まだ灰色の雨雲の残る空、虹が薄くかかっている。
ふと昔のクラスメイトのことを思い出した。
あいつ。
いつもしょうもない嘘ばかりついていた、あいつ。

「虹のはじまりを見たことある」「人面犬も飼ってるし」
あいつはいつも、そんなバカみたいな嘘をついては得意げな顔をしていた。
小学六年生にしては、あまりに拙く幼い嘘に、みんな呆れて反応もしなかった。
クラスの女子が言ってた。
「またあんな嘘ついて……やっぱお父さんいないから構って欲しいんじゃない? なんか可哀想。っていうか痛々しい」
可哀想、痛々しい。
その言葉に俺はぎくりとした。
俺にも母親がいなかった。ちゃんとしてないと、俺もあいつみたいに痛々しくて可哀想だと思われる、子供心に強烈にそう思ったことを覚えている。
あいつが誰からも見向きもされない嘘をつくたび、ヒヤヒヤした。
なんでそんな嘘をついてまで人の気を引こうとするんだ、可哀想だなんて思われて、余計惨めだろって。
そして俺は、そんな事を思う自分が嫌だった。
あいつ、今どうしてるだろう……。


「おー! 久しぶりじゃん、元気?」
突然、声をかけられ顔をあげて、ぎょっとした。
目の前には、まさにそいつがいたからだ。記憶の中のしょうもない嘘ばかりついていたあいつ。大人になったあいつが俺の前に立っていた。

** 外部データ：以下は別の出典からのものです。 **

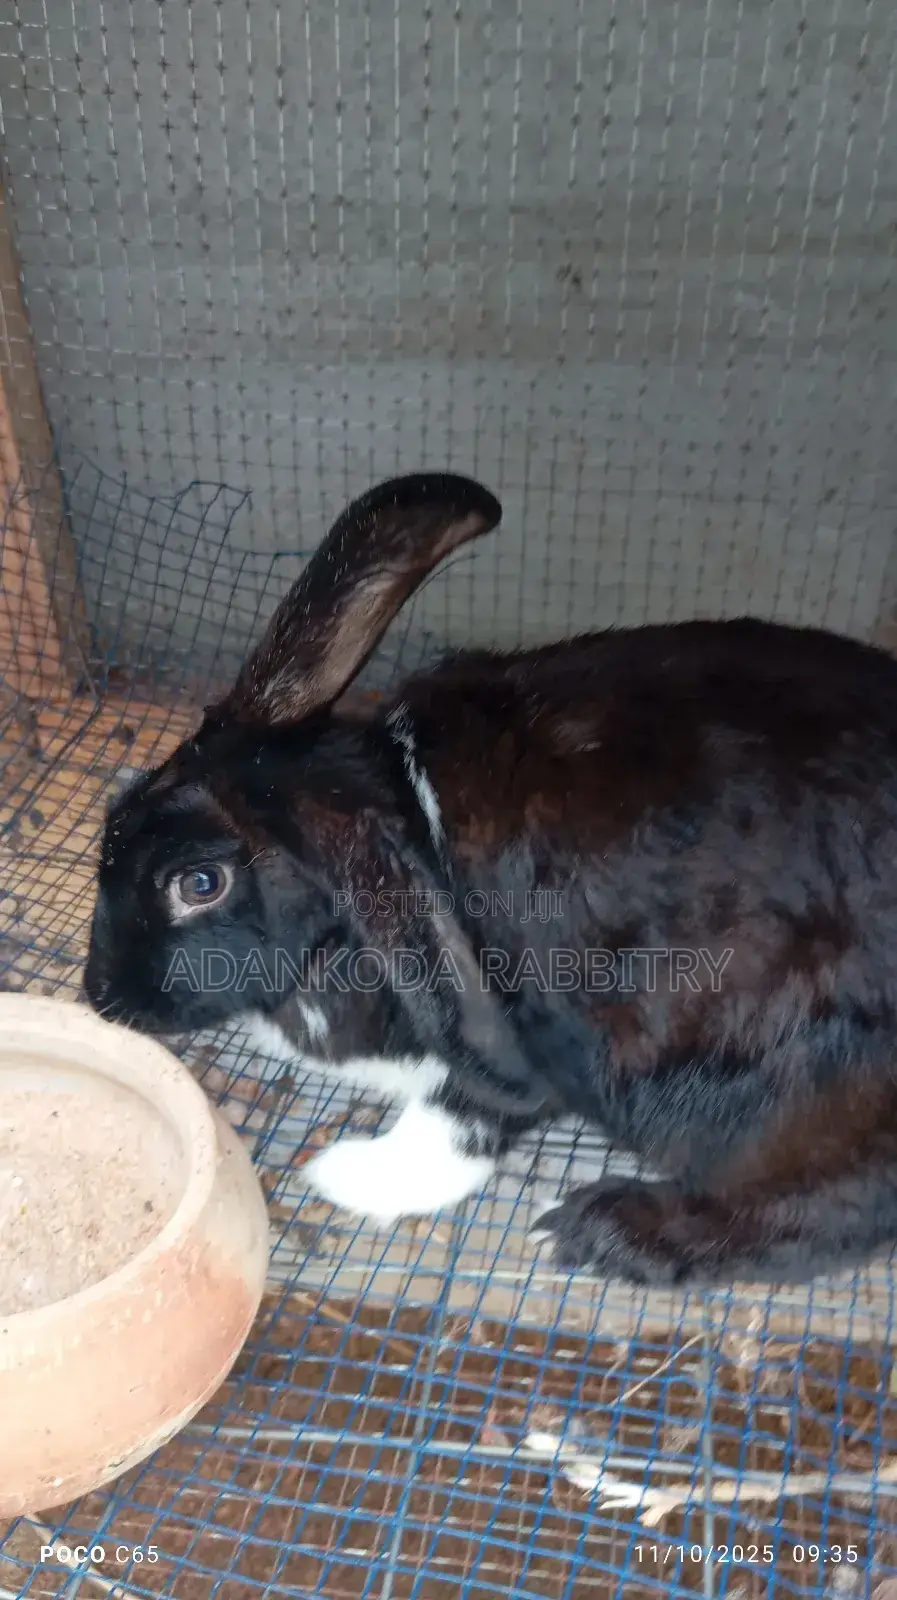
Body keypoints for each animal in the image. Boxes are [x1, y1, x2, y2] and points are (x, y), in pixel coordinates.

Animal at [83, 469, 897, 1289]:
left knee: (827, 1211)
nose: (101, 997)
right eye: (112, 818)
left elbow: (462, 1117)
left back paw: (598, 1229)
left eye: (198, 884)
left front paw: (346, 1176)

「俺だよ、覚えてね? 小学校一緒だったよなあ、懐かし!」
正直、戸惑っていた。
子供の頃のあいつの嘘と、俺の後ろめたさが一気に蘇る。
「お前今何やってんの? 俺は今さ、ゲーム開発の仕事してんだけどさ」
奴は昔と変わらず、一方的にまくしたてる。電車の窓の外に視線をやると、ぱっと笑顔になった。
「お、虹」
そしてスマホの画面を差し出して言った。
「これみて」
思わず、あ、と言ってしまった。
そこには虹のはじまりが映っていた。きらきらと光る草原に、虹が溶け込むように降り立っている。
「今、俺が作ってるゲーム。これスタート画面」
奴は、目を輝かせて語り出す。ストーリーはこうだとかキャラ設定はこうだとか。
子供の頃、教室で聞いたバカみたいな嘘の話だ。
俺は思っていた、こいつ、頭の中でこんなにも生き生きとした世界として広げていったのかって。

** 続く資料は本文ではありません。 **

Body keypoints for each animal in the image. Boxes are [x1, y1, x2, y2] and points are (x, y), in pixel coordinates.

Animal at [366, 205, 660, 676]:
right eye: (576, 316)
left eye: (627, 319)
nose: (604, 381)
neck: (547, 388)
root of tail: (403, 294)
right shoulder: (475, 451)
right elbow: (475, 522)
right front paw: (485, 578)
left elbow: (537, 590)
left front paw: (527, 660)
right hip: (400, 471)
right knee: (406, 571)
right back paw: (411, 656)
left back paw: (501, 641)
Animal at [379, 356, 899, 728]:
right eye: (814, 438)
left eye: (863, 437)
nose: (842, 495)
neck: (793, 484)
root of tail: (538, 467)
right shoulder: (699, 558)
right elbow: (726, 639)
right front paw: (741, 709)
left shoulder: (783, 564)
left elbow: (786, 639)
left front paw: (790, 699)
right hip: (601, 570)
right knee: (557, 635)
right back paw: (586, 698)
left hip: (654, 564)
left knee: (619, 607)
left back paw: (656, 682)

「発売したら絶対プレイしてよ、めっちゃ面白いから! あ、俺ここで降りるわ、じゃーな」
そういい残すと、奴は慌ただしく電車を降りてしまった。

電車の中に残された俺は、言葉もなくただ呆気にとられていた。
……そうか。あいつの嘘は夢であり、クリエイターとしての原点だったんだな。
溢れる想像力は、奴を惨めになんかしてなかった。
惨めだったのは俺の方だ。
痛々しいだとか可哀想だとか、あいつを同類にして一番見下していたのは、俺だったんだ。
ごめん……お前の嘘は、俺の弱さを暴いてるみたいで、怖かったんだ。
お前のゲーム、絶対やるから、絶対に。
そう伝えればよかった。
俺は窓の外を見る。
もう虹は、薄くなって今にも消えそうだった。
あいつが作り出した虹のはじまり。俺は電車に揺られながら、消えかかった虹をいつまでも眺めていた。